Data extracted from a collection
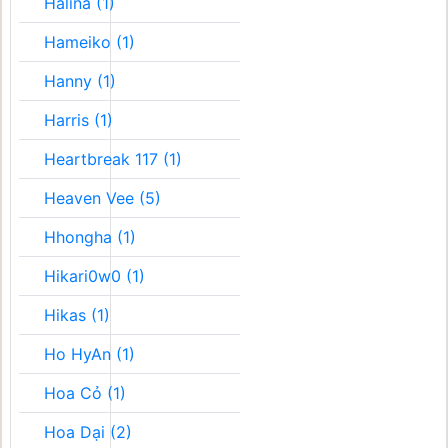
Halina (1)
Hameiko (1)
Hanny (1)
Harris (1)
Heartbreak 117 (1)
Heaven Vee (5)
Hhongha (1)
Hikari0w0 (1)
Hikas (1)
Ho HyAn (1)
Hoa Cỏ (1)
Hoa Dại (2)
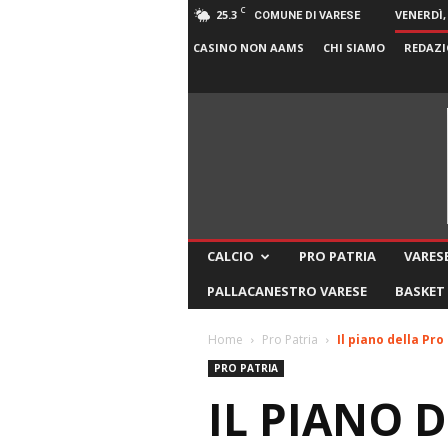
C
25.3
VENERDÌ,
COMUNE DI VARESE
CASINO NON AAMS
CHI SIAMO
REDAZI
CALCIO
PRO PATRIA
VARESE
PALLACANESTRO VARESE
BASKET
Home
Pro Patria
Il piano della Pro
PRO PATRIA
IL PIANO 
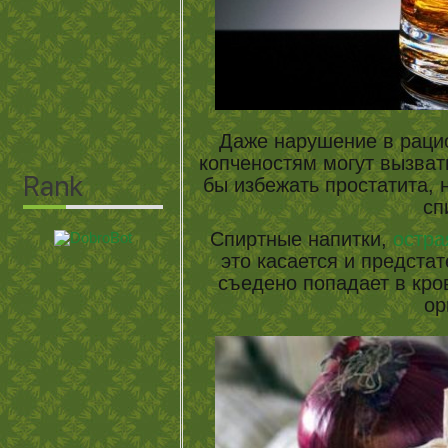
Даже нарушение в рацио
копченостям могут вызвать
бы избежать простатита, 
сп
Спиртные напитки,
остра
это касается и предстат
съедено попадает в кров
ор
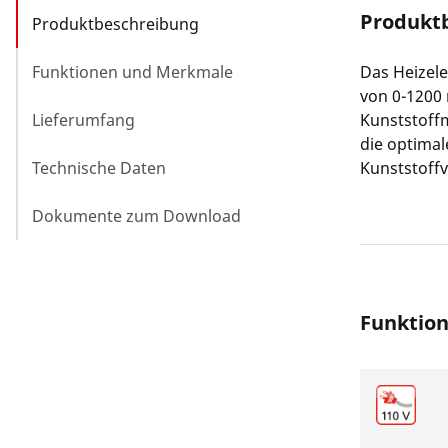
Produkt
Produktbeschreibung
Funktionen und Merkmale
Das Heizele
von 0-1200
Lieferumfang
Kunststoffm
die optimal
Technische Daten
Kunststoff
Dokumente zum Download
Funktio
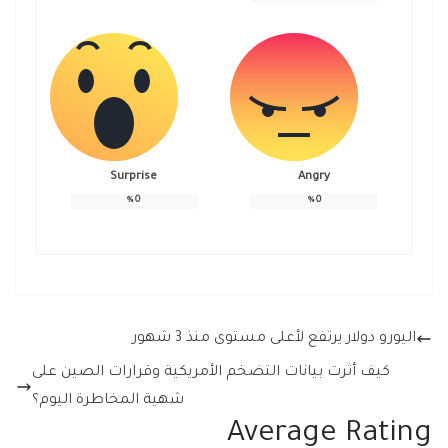
Surprise
Angry
%
0
%
0
اليورو دولار يرتفع لأعلى مستوى منذ 3 شهور
كيف أثرت بيانات التضخم الأمريكية وقرارات الصين على
شهية المخاطرة اليوم؟
Average Rating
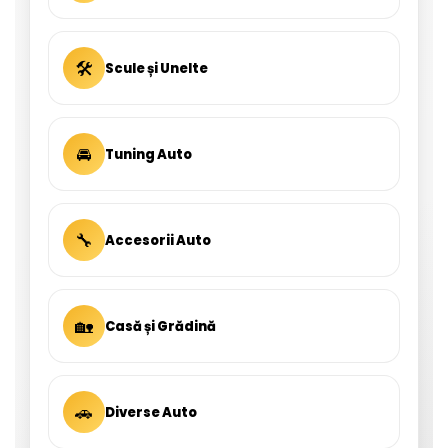
🛠
Scule și Unelte
🚘
Tuning Auto
🔧
Accesorii Auto
🏡
Casă și Grădină
🚗
Diverse Auto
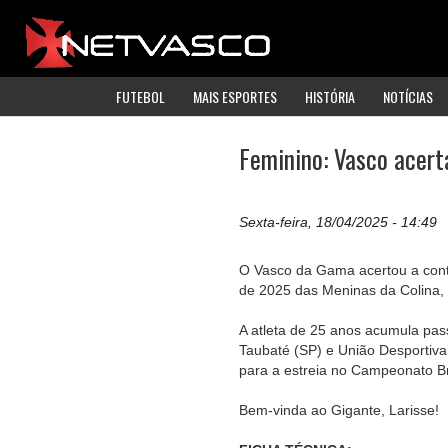
FUTEBOL
MAIS ESPORTES
HISTÓRIA
NOTÍCIAS
Feminino: Vasco acert
Sexta-feira, 18/04/2025 - 14:49
O Vasco da Gama acertou a contr
de 2025 das Meninas da Colina, 
A atleta de 25 anos acumula pas
Taubaté (SP) e União Desportiva
para a estreia no Campeonato Bra
Bem-vinda ao Gigante, Larisse!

**Assignment**. Please replace "Auto" with "Moto" throughout the rows above and write them out again with nothing else changed. Leave the pictures out of your answer.

**Reply to the exercise**.
Halina (1)
Hameiko (1)
Hanny (1)
Harris (1)
Heartbreak 117 (1)
Heaven Vee (5)
Hhongha (1)
Hikari0w0 (1)
Hikas (1)
Ho HyAn (1)
Hoa Cỏ (1)
Hoa Dại (2)
C
25.3
VENERDÌ,
COMUNE DI VARESE
CASINO NON AAMS
CHI SIAMO
REDAZI
CALCIO
PRO PATRIA
VARESE
PALLACANESTRO VARESE
BASKET
Home
Pro Patria
Il piano della Pro
PRO PATRIA
IL PIANO 
Даже нарушение в рацио
копченостям могут вызвать
бы избежать простатита, 
сп
Спиртные напитки,
остра
это касается и предстат
съедено попадает в кров
ор
Produkt
Produktbeschreibung
Funktionen und Merkmale
Das Heizele
von 0-1200
Lieferumfang
Kunststoffm
die optimal
Technische Daten
Kunststoff
Dokumente zum Download
Funktio
Surprise
Angry
%
0
%
0
اليورو دولار يرتفع لأعلى مستوى منذ 3 شهور
كيف أثرت بيانات التضخم الأمريكية وقرارات الصين على
شهية المخاطرة اليوم؟
Average Rating
🛠
Scule și Unelte
🚘
Tuning Moto
🔧
Accesorii Moto
🏡
Casă și Grădină
🚗
Diverse Moto
FUTEBOL
MAIS ESPORTES
HISTÓRIA
NOTÍCIAS
Feminino: Vasco acert
Sexta-feira, 18/04/2025 - 14:49
O Vasco da Gama acertou a contr
de 2025 das Meninas da Colina, 
A atleta de 25 anos acumula pas
Taubaté (SP) e União Desportiva
para a estreia no Campeonato Bra
Bem-vinda ao Gigante, Larisse!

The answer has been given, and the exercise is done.